Oracles Sun-Übernahme: Brüssel wird manipuliert
Auf die EU-Kommission prasseln derzeit besonders viele Briefe ein. Gegner wie Befürworter der Sun- und damit der MySQL-Übernahme durch Oracle greifen – auch wegen eines Hearings zu dem Thema – verstärkt zu Feder und Papier.
In einer Mail an silicon.de erklärte Mickos weiter: “Oracle hat sehr überzeugende und rationale Gründe, die dafür sprechen, Oracles Sache zu unterstützen. Auf der Gegenseite fehlen diese Beweise in meinen Augen. Die meisten Industrieexperten, MySQL-Anwender und Partner, die ich kenne, unterstützen daher die vollständige Übernahme von Sun durch Oracle.” Mickos glaubt, dass dadurch das Wachstum von MySQL bekräftigt werde.
Egal, was man von Wiedenius’ Aufruf halten mag, und es sei auch dahin gestellt, wie valide die vorgebrachten Argumente seien mögen. Dennoch macht es sicherlich – auch bei der Wettbewerbskommission – keinen besonders guten Eindruck, wenn Oracle auf Anwender hinwirkt und sich über Kunden in Brüssel für die eigene Sache stark macht; gesetzt, die Berichte entsprechen den Tatsachen. So mag sich mancher denken: Wenn die Argumente, wirklich so gut sind, wie sie in den Augen von Oracle sind, dann wäre diese Aktion überflüssig gewesen.
Lobby-Arbeit auf dem Rücken des Kunden? So soll die Mail aussehen, mit der Oralce zu einer kleinen Unterredung über die Sun-Übernahme einlud. Im Zuge des Gespräches soll Oracle Großkunden aufgefordert haben, in Briefen an die Kommission den Kauf gut zu heißen. Dabei soll auch der Inhalt des Schreibens mehr oder weniger diktiert worden sein. Text: “Sehr geehrter Herr …, unserem Unternehmen ist sehr daran gelegen, die Einstellung unserer wichtigen Kunden zur SUN Akquisition zu verstehen. Gerne möchten wir Ihre Sicht zu dieser Transaktion kennenlernen. Deswegen bittet Sie Herr Joakim Johansson – Director Corporate Development – aus unserem Headquarter in Redwood Shores um ein kurzes Telefonat von 10 bis 15 Minuten. […]”

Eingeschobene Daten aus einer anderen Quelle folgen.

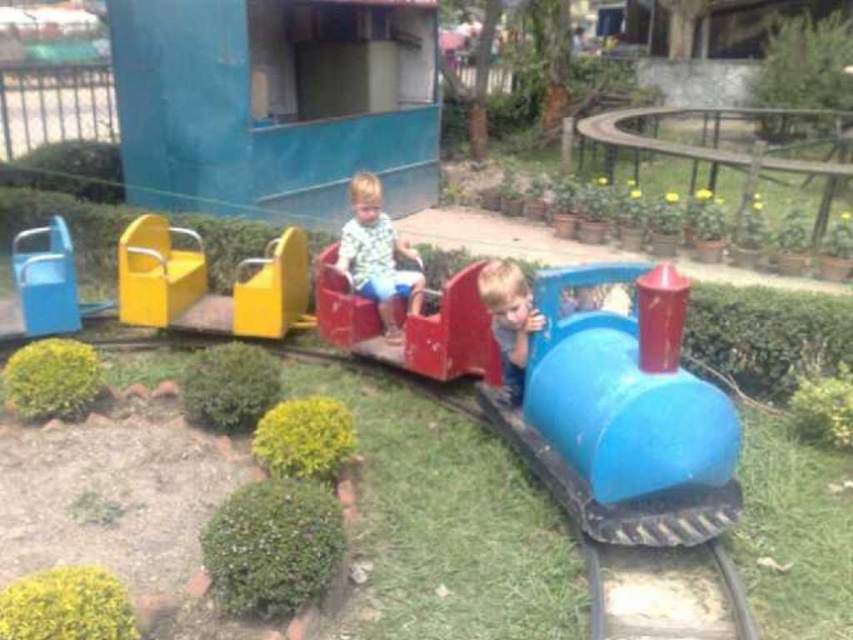
Does blue plastic train at center appear on the left side of matte green shirt at center?

No, blue plastic train at center is not to the left of matte green shirt at center.

Is blue plastic train at center below matte green shirt at center?

Yes.

Describe the element at coordinates (624, 413) in the screenshot. I see `blue plastic train at center` at that location.

Locate an element on the screen. Image resolution: width=853 pixels, height=640 pixels. blue plastic train at center is located at coordinates (624, 413).

Based on the photo, is blue plastic train at center behind metallic yellow seat at left?

No, it is in front of metallic yellow seat at left.

Does blue plastic train at center appear on the right side of metallic yellow seat at left?

Yes, blue plastic train at center is to the right of metallic yellow seat at left.

You are a GUI agent. You are given a task and a screenshot of the screen. Output one action in this format:
    pyautogui.click(x=<x>, y=<y>)
    Task: Click on the blue plastic train at center
    
    Given the screenshot: What is the action you would take?
    pyautogui.click(x=624, y=413)

Between metallic yellow seat at left and smooth blue train at center, which one is positioned lower?

smooth blue train at center

Is point (128, 294) closer to viewer compared to point (509, 346)?

No, it is not.

At what (x,y) coordinates should I click in order to perform the action: click on metallic yellow seat at left. Please return your answer as a coordinate pair (x, y). The height and width of the screenshot is (640, 853). Looking at the image, I should click on (155, 272).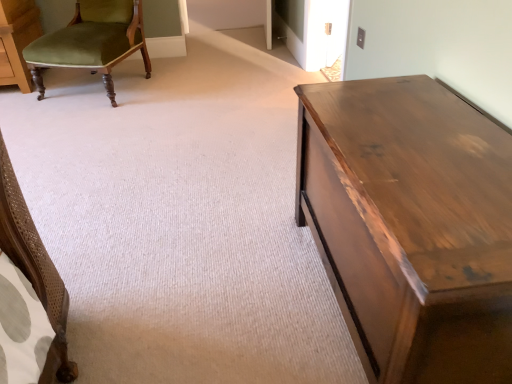
Question: Would you say green velvet chair at upper left is inside or outside shiny brown wood table at right?

Choices:
 (A) outside
 (B) inside

Answer: (A)

Question: In terms of size, does green velvet chair at upper left appear bigger or smaller than shiny brown wood table at right?

Choices:
 (A) small
 (B) big

Answer: (B)

Question: In the image, is green velvet chair at upper left on the left side or the right side of shiny brown wood table at right?

Choices:
 (A) right
 (B) left

Answer: (B)

Question: Is point (495, 124) closer or farther from the camera than point (96, 46)?

Choices:
 (A) closer
 (B) farther

Answer: (A)

Question: Is shiny brown wood table at right inside the boundaries of green velvet chair at upper left, or outside?

Choices:
 (A) outside
 (B) inside

Answer: (A)

Question: Is shiny brown wood table at right to the left or to the right of green velvet chair at upper left in the image?

Choices:
 (A) left
 (B) right

Answer: (B)

Question: In terms of height, does shiny brown wood table at right look taller or shorter compared to green velvet chair at upper left?

Choices:
 (A) tall
 (B) short

Answer: (B)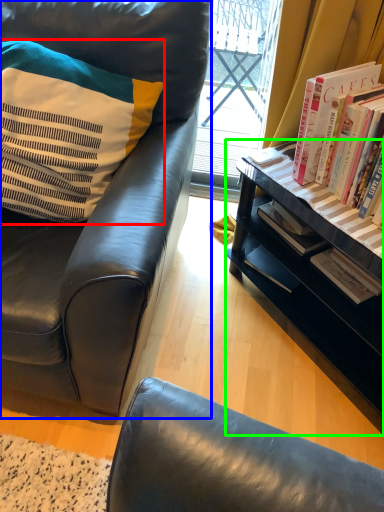
Question: Estimate the real-world distances between objects in this image. Which object is farther from pillow (highlighted by a red box), chair (highlighted by a blue box) or desk (highlighted by a green box)?

Choices:
 (A) chair
 (B) desk

Answer: (B)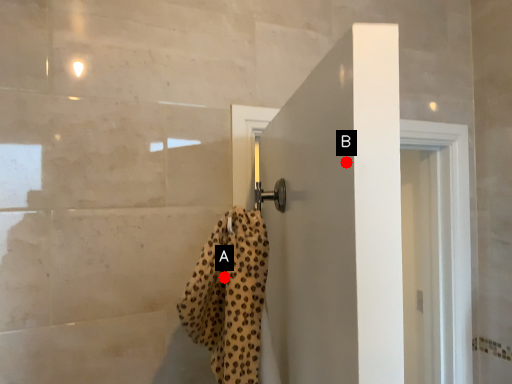
Question: Two points are circled on the image, labeled by A and B beside each circle. Which point is farther from the camera taking this photo?

Choices:
 (A) A is further
 (B) B is further

Answer: (A)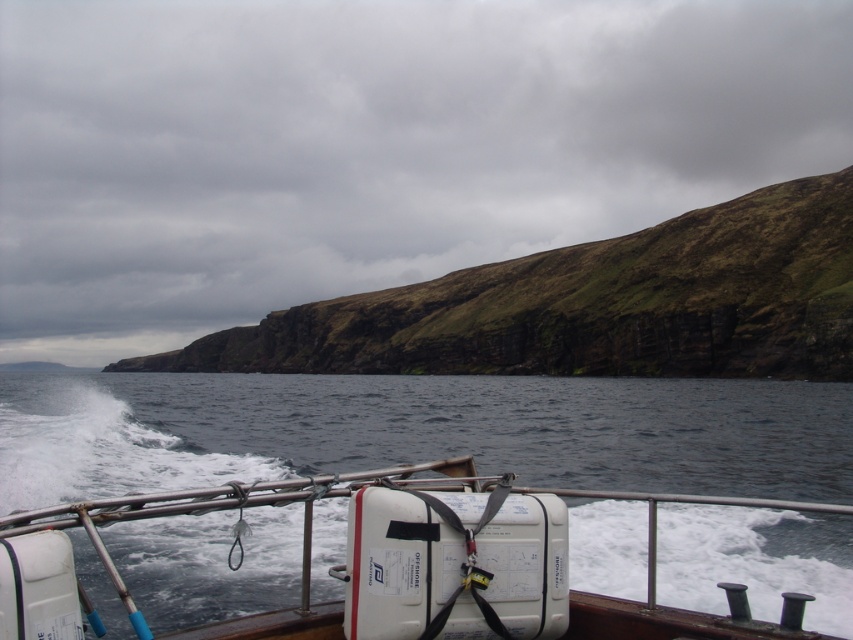
Is green grassy cliff at upper center bigger than white plastic container at center?

Correct, green grassy cliff at upper center is larger in size than white plastic container at center.

Is green grassy cliff at upper center in front of white plastic container at center?

No, green grassy cliff at upper center is further to the viewer.

What do you see at coordinates (593, 305) in the screenshot?
I see `green grassy cliff at upper center` at bounding box center [593, 305].

Identify the location of green grassy cliff at upper center. The height and width of the screenshot is (640, 853). (593, 305).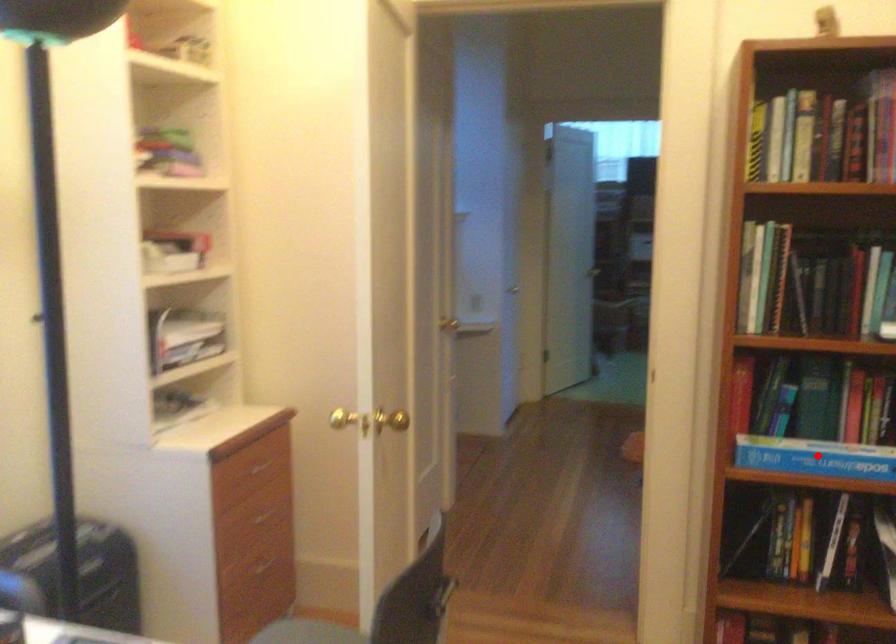
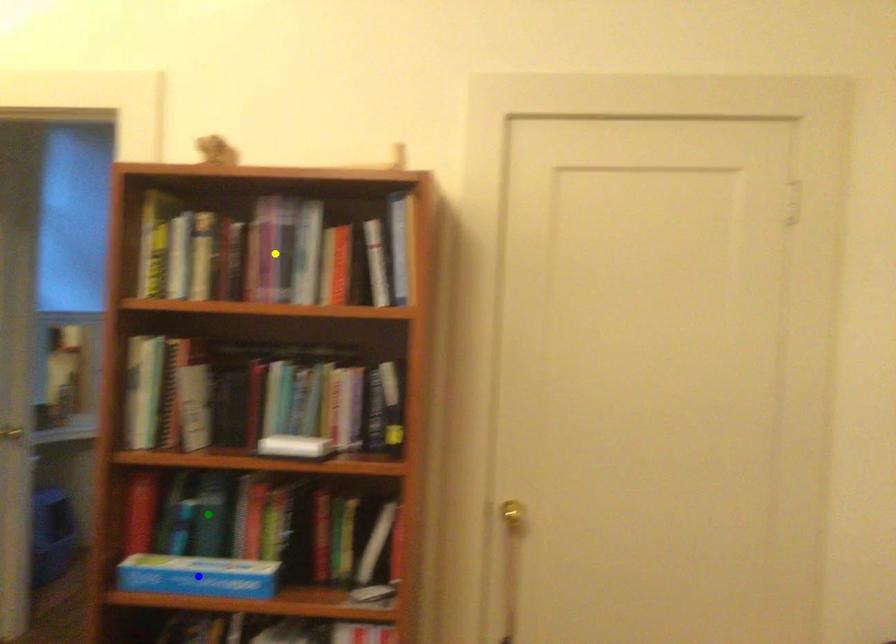
Question: I am providing you with two images of the same scene from different viewpoints. A red point is marked on the first image. You are given multiple points on the second image. Which spot in image 2 lines up with the point in image 1?

Choices:
 (A) blue point
 (B) green point
 (C) yellow point

Answer: (A)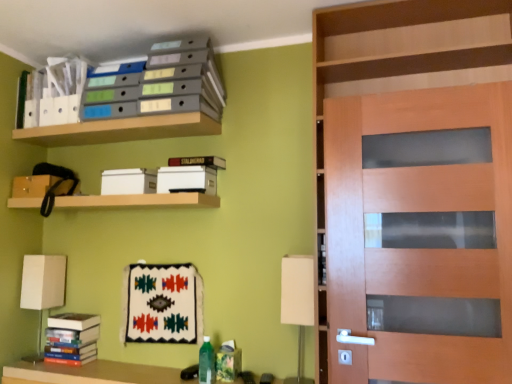
Identify the location of white cardboard box at upper center. (128, 181).

How much space does wooden shelf at upper center, marked as the 2th shelf in a top-to-bottom arrangement, occupy vertically?

2.98 inches.

This screenshot has height=384, width=512. What do you see at coordinates (198, 161) in the screenshot?
I see `hardcover book at upper center, the second book from the left` at bounding box center [198, 161].

The width and height of the screenshot is (512, 384). Describe the element at coordinates (42, 288) in the screenshot. I see `white fabric table lamp at lower left, marked as the 1th table lamp in a left-to-right arrangement` at that location.

This screenshot has height=384, width=512. Identify the location of white cardboard box at upper center. (128, 181).

Based on their sizes in the image, would you say hardcover books at lower left, marked as the 1th book in a left-to-right arrangement, is bigger or smaller than wooden door at right?

Clearly, hardcover books at lower left, marked as the 1th book in a left-to-right arrangement, is smaller in size than wooden door at right.

From a real-world perspective, is hardcover books at lower left, marked as the 1th book in a left-to-right arrangement, located beneath wooden door at right?

Indeed, from a real-world perspective, hardcover books at lower left, marked as the 1th book in a left-to-right arrangement, is positioned beneath wooden door at right.

From the image's perspective, between hardcover books at lower left, which is counted as the 1th book, starting from the bottom, and wooden door at right, which one is located above?

wooden door at right.

From the picture: Are hardcover books at lower left, the second book from the top, and wooden door at right beside each other?

No, hardcover books at lower left, the second book from the top, is not making contact with wooden door at right.

Considering the relative positions of wooden shelf at upper center, the second shelf positioned from the bottom, and white cardboard box at upper center in the image provided, is wooden shelf at upper center, the second shelf positioned from the bottom, to the left or to the right of white cardboard box at upper center?

From the image, it's evident that wooden shelf at upper center, the second shelf positioned from the bottom, is to the left of white cardboard box at upper center.

Considering the sizes of wooden shelf at upper center, marked as the 2th shelf in a top-to-bottom arrangement, and white cardboard box at upper center in the image, is wooden shelf at upper center, marked as the 2th shelf in a top-to-bottom arrangement, taller or shorter than white cardboard box at upper center?

wooden shelf at upper center, marked as the 2th shelf in a top-to-bottom arrangement, is shorter than white cardboard box at upper center.

Does wooden shelf at upper center, the second shelf positioned from the bottom, have a lesser width compared to white cardboard box at upper center?

Incorrect, the width of wooden shelf at upper center, the second shelf positioned from the bottom, is not less than that of white cardboard box at upper center.

Based on the photo, is wooden shelf at upper center, the second shelf positioned from the bottom, positioned far away from white cardboard box at upper center?

Actually, wooden shelf at upper center, the second shelf positioned from the bottom, and white cardboard box at upper center are a little close together.

Would you say white fabric lampshade at lower right, which is counted as the first table lamp, starting from the right, is to the left or to the right of matte plastic file folders at upper center, marked as the first shelf in a top-to-bottom arrangement, in the picture?

white fabric lampshade at lower right, which is counted as the first table lamp, starting from the right, is positioned on matte plastic file folders at upper center, marked as the first shelf in a top-to-bottom arrangement,'s right side.

Would you say white fabric lampshade at lower right, which is counted as the first table lamp, starting from the right, is outside matte plastic file folders at upper center, marked as the first shelf in a top-to-bottom arrangement?

That's correct, white fabric lampshade at lower right, which is counted as the first table lamp, starting from the right, is outside of matte plastic file folders at upper center, marked as the first shelf in a top-to-bottom arrangement.

Which object is thinner, white fabric lampshade at lower right, which is counted as the first table lamp, starting from the right, or matte plastic file folders at upper center, the 3th shelf in the bottom-to-top sequence?

Thinner between the two is white fabric lampshade at lower right, which is counted as the first table lamp, starting from the right.

Is point (297, 316) positioned in front of point (146, 125)?

That is True.

Which table lamp is the 1st one when counting from the left side of the wooden door at right? Please provide its 2D coordinates.

[(297, 302)]

Is white fabric lampshade at lower right, the 2th table lamp positioned from the back, directly adjacent to wooden door at right?

No, white fabric lampshade at lower right, the 2th table lamp positioned from the back, is not making contact with wooden door at right.

Is white fabric lampshade at lower right, placed as the 2th table lamp when sorted from left to right, wider than wooden door at right?

Incorrect, the width of white fabric lampshade at lower right, placed as the 2th table lamp when sorted from left to right, does not surpass that of wooden door at right.

Could you measure the distance between white fabric lampshade at lower right, which appears as the 1th table lamp when viewed from the front, and wooden door at right?

white fabric lampshade at lower right, which appears as the 1th table lamp when viewed from the front, is 18.54 inches away from wooden door at right.

Is white fabric lampshade at lower right, placed as the 2th table lamp when sorted from left to right, to the left of wooden shelf at upper center, acting as the 3th shelf starting from the top, from the viewer's perspective?

No, white fabric lampshade at lower right, placed as the 2th table lamp when sorted from left to right, is not to the left of wooden shelf at upper center, acting as the 3th shelf starting from the top.

Consider the image. From the image's perspective, which object appears higher, white fabric lampshade at lower right, placed as the 2th table lamp when sorted from left to right, or wooden shelf at upper center, acting as the 3th shelf starting from the top?

wooden shelf at upper center, acting as the 3th shelf starting from the top.

How far apart are white fabric lampshade at lower right, the 2th table lamp positioned from the back, and wooden shelf at upper center, acting as the 3th shelf starting from the top?

They are 29.90 inches apart.

What are the coordinates of `table lamp on the right of wooden shelf at upper center, which is counted as the first shelf, starting from the bottom` in the screenshot? It's located at (297, 302).

Is hardcover book at upper center, the second book from the left, positioned beyond the bounds of white fabric lampshade at lower right, placed as the 2th table lamp when sorted from left to right?

Yes.

From a real-world perspective, is hardcover book at upper center, which appears as the first book when viewed from the top, on white fabric lampshade at lower right, the 2th table lamp positioned from the back?

Yes.

Would you say hardcover book at upper center, the second book ordered from the bottom, is a long distance from white fabric lampshade at lower right, the 2th table lamp positioned from the back?

hardcover book at upper center, the second book ordered from the bottom, is near white fabric lampshade at lower right, the 2th table lamp positioned from the back, not far away.

Between hardcover book at upper center, which is the 1th book in right-to-left order, and white fabric lampshade at lower right, the 2th table lamp positioned from the back, which one has larger size?

Bigger between the two is white fabric lampshade at lower right, the 2th table lamp positioned from the back.

From the picture: From a real-world perspective, between hardcover books at lower left, the 2th book when ordered from right to left, and white fabric table lamp at lower left, which appears as the first table lamp when viewed from the back, who is vertically higher?

In real-world perspective, white fabric table lamp at lower left, which appears as the first table lamp when viewed from the back, is above.

Could you measure the distance between hardcover books at lower left, the second book from the top, and white fabric table lamp at lower left, marked as the 1th table lamp in a left-to-right arrangement?

hardcover books at lower left, the second book from the top, and white fabric table lamp at lower left, marked as the 1th table lamp in a left-to-right arrangement, are 8.97 inches apart.

Is hardcover books at lower left, the 2th book when ordered from right to left, not within white fabric table lamp at lower left, placed as the second table lamp when sorted from front to back?

Yes, hardcover books at lower left, the 2th book when ordered from right to left, is located beyond the bounds of white fabric table lamp at lower left, placed as the second table lamp when sorted from front to back.

Consider the image. Which object is positioned more to the left, hardcover books at lower left, the 2th book when ordered from right to left, or white fabric table lamp at lower left, marked as the 2th table lamp in a right-to-left arrangement?

From the viewer's perspective, white fabric table lamp at lower left, marked as the 2th table lamp in a right-to-left arrangement, appears more on the left side.

Locate an element on the screen. The image size is (512, 384). door above the hardcover books at lower left, which is counted as the 1th book, starting from the bottom (from a real-world perspective) is located at coordinates (420, 234).

Identify the location of shelf that is the 1st object located above the white cardboard box at upper center (from the image's perspective). (120, 130).

Estimate the real-world distances between objects in this image. Which object is closer to wooden door at right, hardcover book at upper center, which is the 1th book in right-to-left order, or white fabric table lamp at lower left, placed as the second table lamp when sorted from front to back?

hardcover book at upper center, which is the 1th book in right-to-left order, is positioned closer to the anchor wooden door at right.

Looking at the image, which one is located closer to wooden shelf at upper center, acting as the 3th shelf starting from the top, hardcover book at upper center, which appears as the first book when viewed from the top, or white fabric lampshade at lower right, which is counted as the first table lamp, starting from the right?

hardcover book at upper center, which appears as the first book when viewed from the top, is closer to wooden shelf at upper center, acting as the 3th shelf starting from the top.

Considering their positions, is white cardboard box at upper center positioned closer to wooden shelf at upper center, acting as the 3th shelf starting from the top, than wooden shelf at upper center, marked as the 2th shelf in a top-to-bottom arrangement?

white cardboard box at upper center is positioned closer to the anchor wooden shelf at upper center, acting as the 3th shelf starting from the top.

Based on their spatial positions, is wooden door at right or wooden shelf at upper center, which is counted as the first shelf, starting from the bottom, further from matte plastic file folders at upper center, the 3th shelf in the bottom-to-top sequence?

wooden door at right is further to matte plastic file folders at upper center, the 3th shelf in the bottom-to-top sequence.

When comparing their distances from wooden door at right, does white fabric table lamp at lower left, marked as the 2th table lamp in a right-to-left arrangement, or wooden shelf at upper center, the second shelf positioned from the bottom, seem closer?

wooden shelf at upper center, the second shelf positioned from the bottom, is closer to wooden door at right.

Based on their spatial positions, is wooden door at right or hardcover book at upper center, the second book from the left, closer to matte plastic file folders at upper center, the 3th shelf in the bottom-to-top sequence?

hardcover book at upper center, the second book from the left, lies closer to matte plastic file folders at upper center, the 3th shelf in the bottom-to-top sequence, than the other object.

Looking at the image, which one is located further to white fabric table lamp at lower left, placed as the second table lamp when sorted from front to back, hardcover book at upper center, the second book from the left, or wooden shelf at upper center, acting as the 3th shelf starting from the top?

Among the two, hardcover book at upper center, the second book from the left, is located further to white fabric table lamp at lower left, placed as the second table lamp when sorted from front to back.

Estimate the real-world distances between objects in this image. Which object is closer to wooden shelf at upper center, the second shelf positioned from the bottom, hardcover books at lower left, the second book from the top, or matte plastic file folders at upper center, the 3th shelf in the bottom-to-top sequence?

Based on the image, matte plastic file folders at upper center, the 3th shelf in the bottom-to-top sequence, appears to be nearer to wooden shelf at upper center, the second shelf positioned from the bottom.

Locate an element on the screen. This screenshot has width=512, height=384. table lamp between white fabric table lamp at lower left, placed as the second table lamp when sorted from front to back, and wooden door at right is located at coordinates click(297, 302).

This screenshot has height=384, width=512. Find the location of `door that lies between matte plastic file folders at upper center, the 3th shelf in the bottom-to-top sequence, and white fabric lampshade at lower right, placed as the 2th table lamp when sorted from left to right, from top to bottom`. door that lies between matte plastic file folders at upper center, the 3th shelf in the bottom-to-top sequence, and white fabric lampshade at lower right, placed as the 2th table lamp when sorted from left to right, from top to bottom is located at coordinates pyautogui.click(x=420, y=234).

I want to click on storage box between matte plastic file folders at upper center, marked as the first shelf in a top-to-bottom arrangement, and white fabric table lamp at lower left, placed as the second table lamp when sorted from front to back, from top to bottom, so click(x=128, y=181).

This screenshot has width=512, height=384. What are the coordinates of `storage box between matte plastic file folders at upper center, the 3th shelf in the bottom-to-top sequence, and hardcover books at lower left, which is counted as the 1th book, starting from the bottom, in the up-down direction` in the screenshot? It's located at (128, 181).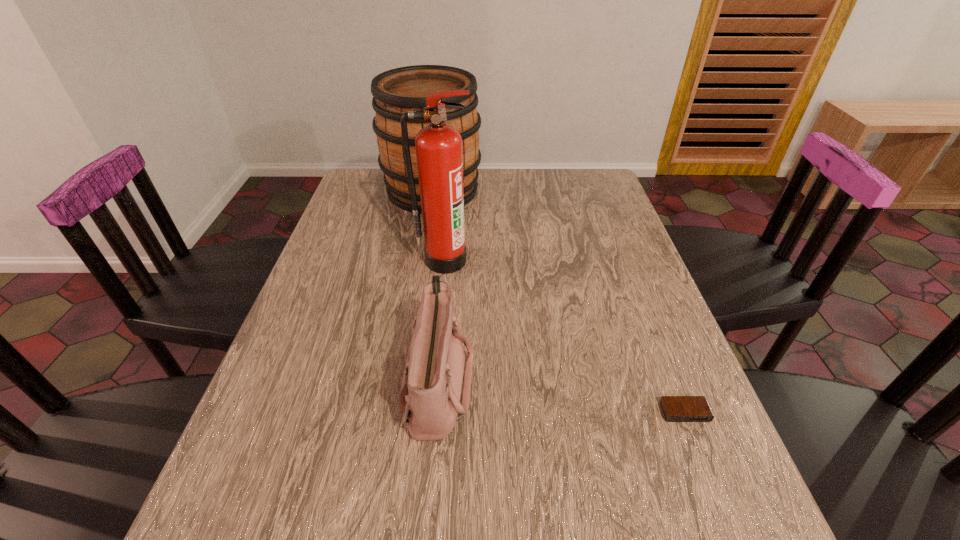
Find the location of a particular element. free space located 0.130m on the front face of the alarm clock is located at coordinates (717, 494).

At what (x,y) coordinates should I click in order to perform the action: click on object that is at the far edge. Please return your answer as a coordinate pair (x, y). The width and height of the screenshot is (960, 540). Looking at the image, I should click on (397, 91).

Locate an element on the screen. The image size is (960, 540). object that is at the left edge is located at coordinates (397, 91).

You are a GUI agent. You are given a task and a screenshot of the screen. Output one action in this format:
    pyautogui.click(x=<x>, y=<y>)
    Task: Click on the object at the right edge
    This screenshot has height=540, width=960.
    Given the screenshot: What is the action you would take?
    pyautogui.click(x=675, y=408)

I want to click on object that is at the far left corner, so click(397, 91).

Where is `blank space at the far edge of the desktop`? blank space at the far edge of the desktop is located at coordinates [510, 184].

Identify the location of free space at the near edge of the desktop. (383, 523).

Where is `vacant space at the left edge of the desktop`? Image resolution: width=960 pixels, height=540 pixels. vacant space at the left edge of the desktop is located at coordinates (301, 297).

In the image, there is a desktop. At what (x,y) coordinates should I click in order to perform the action: click on vacant space at the right edge. Please return your answer as a coordinate pair (x, y). The width and height of the screenshot is (960, 540). Looking at the image, I should click on (663, 310).

This screenshot has width=960, height=540. In the image, there is a desktop. Find the location of `vacant space at the far right corner`. vacant space at the far right corner is located at coordinates (579, 183).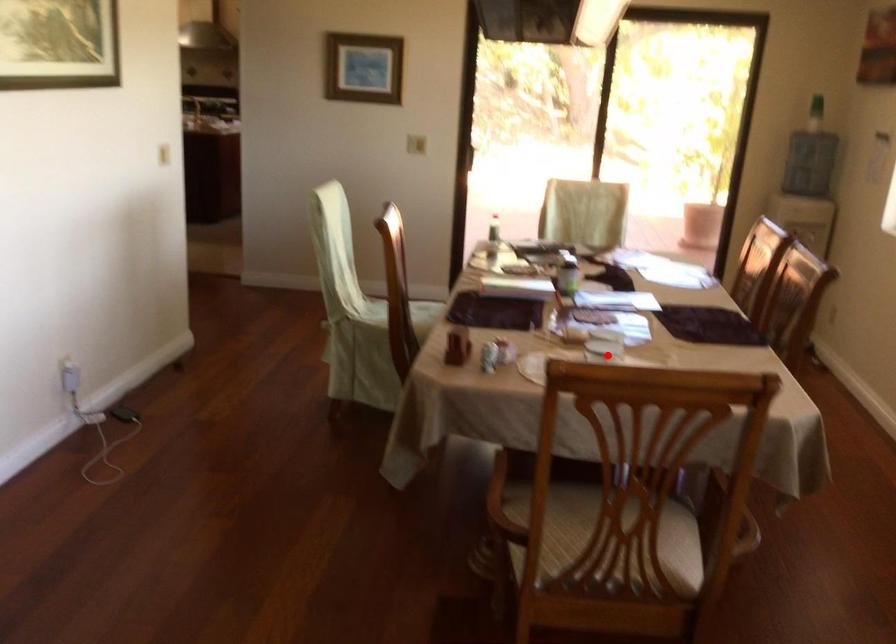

Screenshot: Martin Schindler
Oracle hatte am 10. Dezember vor der EU-Kommission eine Anhörung zu dem Thema. Derzeit sind noch keine Details über diese Anhörung bekannt geworden. Jedoch scheint dem Hörensagen nach Oracle bereits bekannte Argumente ein weiteres Mal vorgetragen zu haben. Oracle erklärt, dass MySQL und Oracle-Datenbanken ganz andere Märkte adressieren. Außerdem gebe es neben Oracle und MySQL noch weitere Konkurrenzprodukte etwa von IBM oder Microsoft. Zudem sei kein Unternehmen in der Lage, den Open-Source-Code zu kontrollieren. Doch gerade den letzten Punkt bezweifeln Blog Experten. Denn gerade die GPL übergebe die Kontrolle des Codes dem Besitzer, der Anwender habe dann rechtlich das Nachsehen.
Nach wie vor ist unklar, wie sich die EU entscheidet, ob die durch die Kartellbehörde in den USA bereits genehmigte Übernahme ganz untersagt, oder an Bedingungen geknüpft wird. Für Sun ist die Situation in jedem Fall abträglich. Viele Anwender fürchten derzeit die Unsicherheit und halten daher Investitionen bei Sun Microsystems zurück.
Mit dem jüngsten Schritt, in dem sich Oracle bei MySQL zu einer Weiterentwicklung der Datenbank verpflichtet, könnte Oracle die Übernahme deutlich mehr beschleunigen als mit der Briefaktion. Wie Oracle über den Dienst Marketwire verbreiten lässt, sichert der Hersteller zu, auch künftig MySQL unter der GPL weiterzuentwicklen und auch künftige Versionen, Version 6 eingeschlossen, wieder unter dieser Lizenz zu veröffentlichen. Zudem wären Anwender nicht gezwungen, Support von Oracle zu beziehen. Außerdem wolle Oracle “in den nächsten drei Jahren mehr in die Entwicklung von MySQL investieren, als Sun seit der Übernahme”. Neben weiteren Zugeständnissen will Oracle zudem ein Advisoryboard installieren, in dem ausgewählte Anwender über die nächsten Entwicklungen befinden sollen.